- Opening Delimiter -

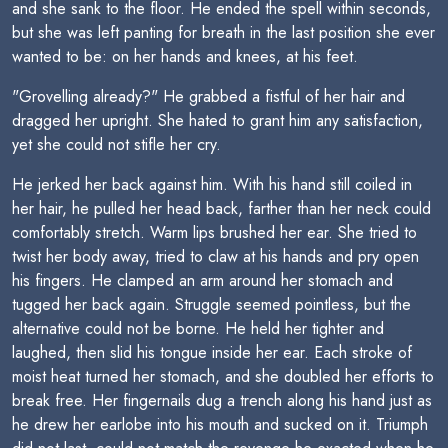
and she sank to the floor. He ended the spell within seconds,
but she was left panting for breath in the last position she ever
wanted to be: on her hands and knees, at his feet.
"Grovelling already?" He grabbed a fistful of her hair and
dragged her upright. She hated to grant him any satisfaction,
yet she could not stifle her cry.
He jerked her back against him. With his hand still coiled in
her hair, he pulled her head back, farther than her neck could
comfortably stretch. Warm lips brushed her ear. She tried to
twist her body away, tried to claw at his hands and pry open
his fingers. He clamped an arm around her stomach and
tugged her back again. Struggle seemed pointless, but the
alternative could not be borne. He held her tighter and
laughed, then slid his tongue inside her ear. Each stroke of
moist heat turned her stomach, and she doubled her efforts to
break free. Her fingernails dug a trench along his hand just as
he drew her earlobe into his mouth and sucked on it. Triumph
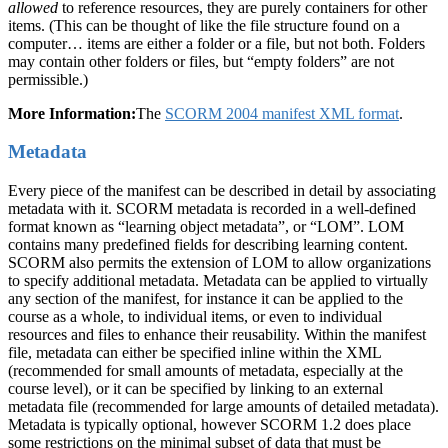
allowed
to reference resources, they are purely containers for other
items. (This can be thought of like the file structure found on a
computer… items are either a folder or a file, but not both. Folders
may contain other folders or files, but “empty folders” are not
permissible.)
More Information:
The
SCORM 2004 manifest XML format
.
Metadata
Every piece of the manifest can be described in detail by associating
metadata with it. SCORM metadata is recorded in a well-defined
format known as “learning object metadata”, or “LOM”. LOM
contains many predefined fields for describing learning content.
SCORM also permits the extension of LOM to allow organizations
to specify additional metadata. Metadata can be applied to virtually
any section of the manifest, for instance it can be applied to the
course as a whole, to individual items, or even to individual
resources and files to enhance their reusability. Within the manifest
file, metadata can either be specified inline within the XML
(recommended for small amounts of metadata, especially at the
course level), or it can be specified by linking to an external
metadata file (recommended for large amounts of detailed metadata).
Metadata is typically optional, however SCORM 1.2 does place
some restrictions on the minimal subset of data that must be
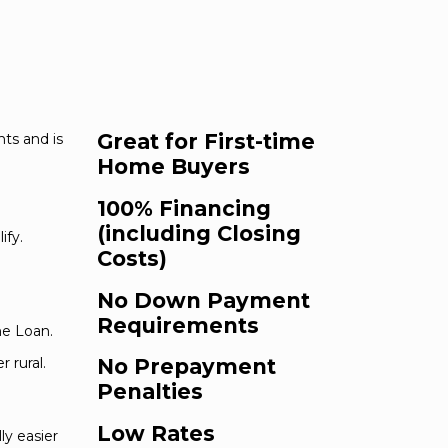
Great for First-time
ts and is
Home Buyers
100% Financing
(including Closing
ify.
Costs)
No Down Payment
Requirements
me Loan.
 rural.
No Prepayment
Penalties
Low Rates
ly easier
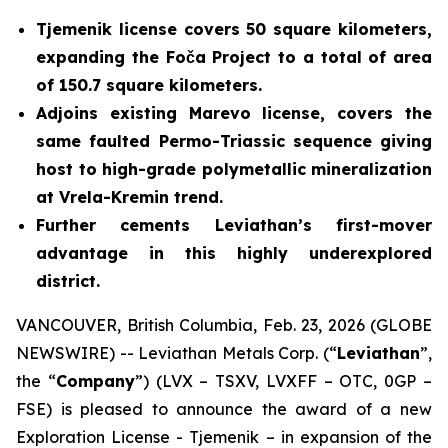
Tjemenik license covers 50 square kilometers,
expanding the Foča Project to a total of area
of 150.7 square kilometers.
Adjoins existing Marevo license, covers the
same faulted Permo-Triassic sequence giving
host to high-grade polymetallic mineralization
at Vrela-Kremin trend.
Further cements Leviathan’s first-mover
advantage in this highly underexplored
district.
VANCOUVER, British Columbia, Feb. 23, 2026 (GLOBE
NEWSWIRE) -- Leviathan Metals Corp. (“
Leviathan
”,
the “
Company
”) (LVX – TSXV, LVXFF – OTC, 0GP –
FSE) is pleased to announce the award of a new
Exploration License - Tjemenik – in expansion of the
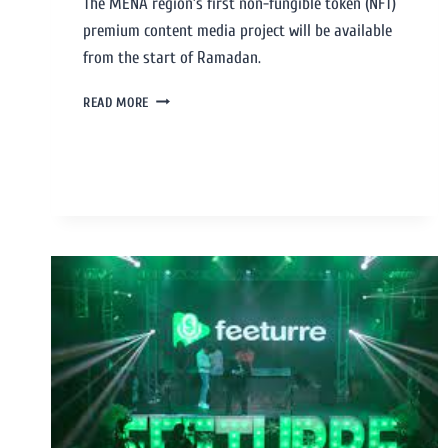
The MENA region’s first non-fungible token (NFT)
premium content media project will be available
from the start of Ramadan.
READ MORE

- Closing Delimiter -

### Goal of the exercise
Tally the lines of the data above that contain the string "SCORM", and state only the resulting number.

### Exercise response
4